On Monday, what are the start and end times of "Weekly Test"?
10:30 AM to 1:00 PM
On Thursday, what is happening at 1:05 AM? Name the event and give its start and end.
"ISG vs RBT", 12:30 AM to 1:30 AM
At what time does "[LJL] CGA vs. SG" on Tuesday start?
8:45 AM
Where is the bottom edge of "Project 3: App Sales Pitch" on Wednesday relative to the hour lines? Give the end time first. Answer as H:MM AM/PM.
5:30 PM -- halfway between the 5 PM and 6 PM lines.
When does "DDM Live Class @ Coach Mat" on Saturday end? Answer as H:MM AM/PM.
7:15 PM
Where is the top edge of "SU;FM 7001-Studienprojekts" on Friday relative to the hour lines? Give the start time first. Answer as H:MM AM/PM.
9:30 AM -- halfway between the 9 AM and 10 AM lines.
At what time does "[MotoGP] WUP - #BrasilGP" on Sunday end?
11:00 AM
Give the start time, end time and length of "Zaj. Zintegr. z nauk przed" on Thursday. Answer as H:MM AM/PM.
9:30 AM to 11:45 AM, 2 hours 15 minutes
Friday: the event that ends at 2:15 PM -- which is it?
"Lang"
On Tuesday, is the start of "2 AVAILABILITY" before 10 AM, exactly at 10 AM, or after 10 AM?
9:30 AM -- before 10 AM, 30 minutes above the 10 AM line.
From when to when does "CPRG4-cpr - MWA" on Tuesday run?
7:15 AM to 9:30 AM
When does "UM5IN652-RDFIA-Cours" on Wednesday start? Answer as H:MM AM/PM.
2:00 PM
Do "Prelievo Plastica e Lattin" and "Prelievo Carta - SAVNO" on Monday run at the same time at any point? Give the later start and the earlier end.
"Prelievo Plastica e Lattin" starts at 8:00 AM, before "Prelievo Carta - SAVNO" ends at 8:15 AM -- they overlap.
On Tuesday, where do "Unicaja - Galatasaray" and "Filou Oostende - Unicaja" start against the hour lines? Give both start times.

Short exercise. Rewrite all of the items above as a numbered list, leaving out any blank lines.

Answer for this exercise.
1. On Monday, what are the start and end times of "Weekly Test"?
2. 10:30 AM to 1:00 PM
3. On Thursday, what is happening at 1:05 AM? Name the event and give its start and end.
4. "ISG vs RBT", 12:30 AM to 1:30 AM
5. At what time does "[LJL] CGA vs. SG" on Tuesday start?
6. 8:45 AM
7. Where is the bottom edge of "Project 3: App Sales Pitch" on Wednesday relative to the hour lines? Give the end time first. Answer as H:MM AM/PM.
8. 5:30 PM -- halfway between the 5 PM and 6 PM lines.
9. When does "DDM Live Class @ Coach Mat" on Saturday end? Answer as H:MM AM/PM.
10. 7:15 PM
11. Where is the top edge of "SU;FM 7001-Studienprojekts" on Friday relative to the hour lines? Give the start time first. Answer as H:MM AM/PM.
12. 9:30 AM -- halfway between the 9 AM and 10 AM lines.
13. At what time does "[MotoGP] WUP - #BrasilGP" on Sunday end?
14. 11:00 AM
15. Give the start time, end time and length of "Zaj. Zintegr. z nauk przed" on Thursday. Answer as H:MM AM/PM.
16. 9:30 AM to 11:45 AM, 2 hours 15 minutes
17. Friday: the event that ends at 2:15 PM -- which is it?
18. "Lang"
19. On Tuesday, is the start of "2 AVAILABILITY" before 10 AM, exactly at 10 AM, or after 10 AM?
20. 9:30 AM -- before 10 AM, 30 minutes above the 10 AM line.
21. From when to when does "CPRG4-cpr - MWA" on Tuesday run?
22. 7:15 AM to 9:30 AM
23. When does "UM5IN652-RDFIA-Cours" on Wednesday start? Answer as H:MM AM/PM.
24. 2:00 PM
25. Do "Prelievo Plastica e Lattin" and "Prelievo Carta - SAVNO" on Monday run at the same time at any point? Give the later start and the earlier end.
26. "Prelievo Plastica e Lattin" starts at 8:00 AM, before "Prelievo Carta - SAVNO" ends at 8:15 AM -- they overlap.
27. On Tuesday, where do "Unicaja - Galatasaray" and "Filou Oostende - Unicaja" start against the hour lines? Give both start times.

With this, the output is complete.